The contractions started at around 10:30am. The night before I was convinced I was about to go into labor. I could feel Amos dropping down into my pelvis. I went for a long walk, relaxing into every Braxton Hicks contraction. I tried other suggested activities (insert throat clearing here) to bring on labor. Finally, I went to bed.
I woke up still pregnant...and cranky as hell.
I tried to go about my day. I took Griffin to the park. My grandmother came over for a visit. Around 11am, I noticed the nonstop Braxton Hicks contractions had taken on the more distinctive characteristics of menstrual cramps. I called my midwife — at first, suggesting that she stop at another visit before coming to my house. Two contractions later, I called her back and said, “Scratch that. Come here first.”
My grandmother stayed with Griffin, while I went to pick up Nicholas from work. He dropped me off my mother’s, where I laid on my left side to slow the contractions until my midwife’s arrival. They were still completely manageable at this point. I had on Oprah’s Master Class in the background, which was sort of amazing. It was like Oprah was in the room coaching me. (Y’all KNEW I wouldn’t give birth without at least one Oprah reference!)
About an hour and a half later, my midwife and her assistant arrived. She checked me and said I was between 2-3 centimeters. I spent the next hour walking around and squatting into the contractions. Working very hard to move things along, I knew I could get in the pool once I was at about 6 centimeters — anything short of that there was a chance the pool would actually slow down my labor.
Another hour or so later, my midwife checked me again. This time I was a solid three centimeters and much more effaced. More walking. More squatting. I was finding it difficult to get in a relaxing position. Finally, I got on exercise ball and braced myself on the side of couch. My midwife’s assistant would push hard on my lower back during every contraction. That pressure and my breath was all I had to get me through and things were starting to get intense.
I started to complain. I didn’t remember it hurting this much last time I said. This baby’s head must be huge I said. I wasn't getting time to rest because they were coming two at a time. The complaining turned to moaning turned to more than a couple of screams.

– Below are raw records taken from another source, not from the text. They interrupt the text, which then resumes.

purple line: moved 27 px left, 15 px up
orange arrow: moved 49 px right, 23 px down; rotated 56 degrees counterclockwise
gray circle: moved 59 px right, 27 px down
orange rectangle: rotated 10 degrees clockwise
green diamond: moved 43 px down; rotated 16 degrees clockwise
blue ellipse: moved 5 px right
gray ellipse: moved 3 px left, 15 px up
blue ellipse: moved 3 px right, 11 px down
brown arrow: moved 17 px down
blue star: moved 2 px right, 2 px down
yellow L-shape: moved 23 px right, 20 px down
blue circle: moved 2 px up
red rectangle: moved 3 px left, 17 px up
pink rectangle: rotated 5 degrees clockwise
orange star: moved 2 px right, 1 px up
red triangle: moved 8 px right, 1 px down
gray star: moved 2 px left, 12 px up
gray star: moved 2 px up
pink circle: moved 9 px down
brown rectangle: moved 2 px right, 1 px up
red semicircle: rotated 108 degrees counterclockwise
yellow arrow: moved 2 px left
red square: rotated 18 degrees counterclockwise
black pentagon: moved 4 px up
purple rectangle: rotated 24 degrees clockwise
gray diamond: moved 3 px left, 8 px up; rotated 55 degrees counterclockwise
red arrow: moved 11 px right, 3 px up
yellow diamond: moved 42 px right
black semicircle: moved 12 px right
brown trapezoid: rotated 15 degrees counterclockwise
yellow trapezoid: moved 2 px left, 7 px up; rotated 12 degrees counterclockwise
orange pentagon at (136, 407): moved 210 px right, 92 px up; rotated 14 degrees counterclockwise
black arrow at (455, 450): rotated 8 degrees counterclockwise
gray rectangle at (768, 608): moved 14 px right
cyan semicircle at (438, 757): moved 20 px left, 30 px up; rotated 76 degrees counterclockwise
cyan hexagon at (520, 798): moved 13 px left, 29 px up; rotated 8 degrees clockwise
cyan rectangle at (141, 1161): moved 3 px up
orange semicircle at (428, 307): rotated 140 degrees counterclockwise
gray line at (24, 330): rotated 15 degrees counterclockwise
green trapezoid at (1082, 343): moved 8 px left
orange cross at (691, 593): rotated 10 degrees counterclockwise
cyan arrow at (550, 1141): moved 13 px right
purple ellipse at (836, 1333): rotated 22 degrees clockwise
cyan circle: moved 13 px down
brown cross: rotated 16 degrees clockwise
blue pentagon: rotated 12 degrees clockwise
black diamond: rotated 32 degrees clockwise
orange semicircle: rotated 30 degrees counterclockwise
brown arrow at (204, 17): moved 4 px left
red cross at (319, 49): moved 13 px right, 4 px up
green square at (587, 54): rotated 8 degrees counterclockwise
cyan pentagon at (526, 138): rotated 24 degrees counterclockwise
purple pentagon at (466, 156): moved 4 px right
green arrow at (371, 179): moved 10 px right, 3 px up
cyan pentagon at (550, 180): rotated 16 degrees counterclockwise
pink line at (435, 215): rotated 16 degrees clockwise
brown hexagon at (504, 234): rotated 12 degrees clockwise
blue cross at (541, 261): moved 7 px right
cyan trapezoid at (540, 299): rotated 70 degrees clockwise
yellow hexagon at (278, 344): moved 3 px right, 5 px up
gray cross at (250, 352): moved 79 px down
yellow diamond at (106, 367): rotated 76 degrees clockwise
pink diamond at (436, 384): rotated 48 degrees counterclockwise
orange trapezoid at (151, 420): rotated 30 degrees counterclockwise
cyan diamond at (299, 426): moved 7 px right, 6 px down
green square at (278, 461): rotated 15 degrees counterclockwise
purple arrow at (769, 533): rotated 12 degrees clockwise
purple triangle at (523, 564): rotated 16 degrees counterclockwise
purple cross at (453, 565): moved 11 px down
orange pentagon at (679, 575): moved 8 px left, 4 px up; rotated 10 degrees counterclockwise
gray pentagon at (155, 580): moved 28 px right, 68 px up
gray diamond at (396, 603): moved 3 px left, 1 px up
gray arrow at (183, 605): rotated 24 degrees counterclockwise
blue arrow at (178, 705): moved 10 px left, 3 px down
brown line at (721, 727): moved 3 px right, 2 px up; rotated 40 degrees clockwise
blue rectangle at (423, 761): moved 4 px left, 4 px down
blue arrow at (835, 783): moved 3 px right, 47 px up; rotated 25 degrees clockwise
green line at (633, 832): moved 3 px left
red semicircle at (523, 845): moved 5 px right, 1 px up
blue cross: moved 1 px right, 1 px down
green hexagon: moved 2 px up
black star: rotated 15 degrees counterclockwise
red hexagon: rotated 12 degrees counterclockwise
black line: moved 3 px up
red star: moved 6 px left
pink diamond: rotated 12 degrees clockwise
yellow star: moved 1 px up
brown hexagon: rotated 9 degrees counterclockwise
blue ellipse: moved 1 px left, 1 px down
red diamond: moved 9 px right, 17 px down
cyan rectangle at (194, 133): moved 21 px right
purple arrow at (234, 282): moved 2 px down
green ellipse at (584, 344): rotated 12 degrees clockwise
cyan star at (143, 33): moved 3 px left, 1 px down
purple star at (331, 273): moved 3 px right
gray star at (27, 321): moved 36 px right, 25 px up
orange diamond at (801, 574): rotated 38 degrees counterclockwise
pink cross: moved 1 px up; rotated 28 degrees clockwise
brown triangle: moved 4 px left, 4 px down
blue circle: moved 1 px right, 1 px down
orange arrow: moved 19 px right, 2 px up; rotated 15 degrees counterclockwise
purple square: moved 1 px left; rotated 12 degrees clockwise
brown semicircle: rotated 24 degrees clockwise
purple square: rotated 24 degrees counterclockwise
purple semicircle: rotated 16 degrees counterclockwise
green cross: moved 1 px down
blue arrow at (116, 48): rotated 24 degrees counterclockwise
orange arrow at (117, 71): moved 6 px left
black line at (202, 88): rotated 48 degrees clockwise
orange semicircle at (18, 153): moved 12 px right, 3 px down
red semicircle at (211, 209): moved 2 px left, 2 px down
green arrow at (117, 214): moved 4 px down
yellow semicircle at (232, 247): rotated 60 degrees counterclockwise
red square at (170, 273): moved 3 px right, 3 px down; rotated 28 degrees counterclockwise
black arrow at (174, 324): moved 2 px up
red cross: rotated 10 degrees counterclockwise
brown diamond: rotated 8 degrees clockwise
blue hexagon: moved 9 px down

I kept waiting for my midwife to say it was time to check me again. Finally, I was at the end of my rope. I wanted to get in the pool. I didn’t care if I was 3.5 centimeters and my labor came to a screeching halt.
I made the long walk back to the bedroom for my midwife to check me.
9 centimeters! HOLLA!
And this is where things get exciting. My midwife yells out, “Anyone who wants to see this baby be born, better come now!” I walk back into the foyer where the pool is. Inexplicably, Griffin is in the next room doing a puzzle. (He had been taking a nap up until this point.) After some pretty serious rushing, he and my stepfather leave.
I get in the pool. At my next contraction, I feel the urge to push and my water breaks. I start pushing and screaming. Minutes later, Amos is crowning. I’m leaning over the side of the pool when his head emerges. My midwife has me get on my back (and by that I mean she and her assistant pick me up and flip me like a pancake). One more push and Amos Edward Holland was born.
Despite being in an enormous amount of pain, I felt that instant sky-clearing-ray-of-light-shining-down moment of pure love for this baby in my arms. I would describe Griffin’s labor and delivery as easier but I didn’t really have that intense bond with him the moment he was placed in my arms.
It was completely and totally mind-blowing.
Maybe it was because the labor went so fast — a mere six hours from first cramp to his birth. Maybe it was because the labor had been so hard. Let me tell you — going from 3 centimeters to 9 centimeters in a little over an hour AIN’T EASY. My first birth was a lesson in trusting my body. My second birth was a lesson in trusting my gut, which was screaming, “Get in the pool! This bloody hurts!”
Either way that moment was worth it all.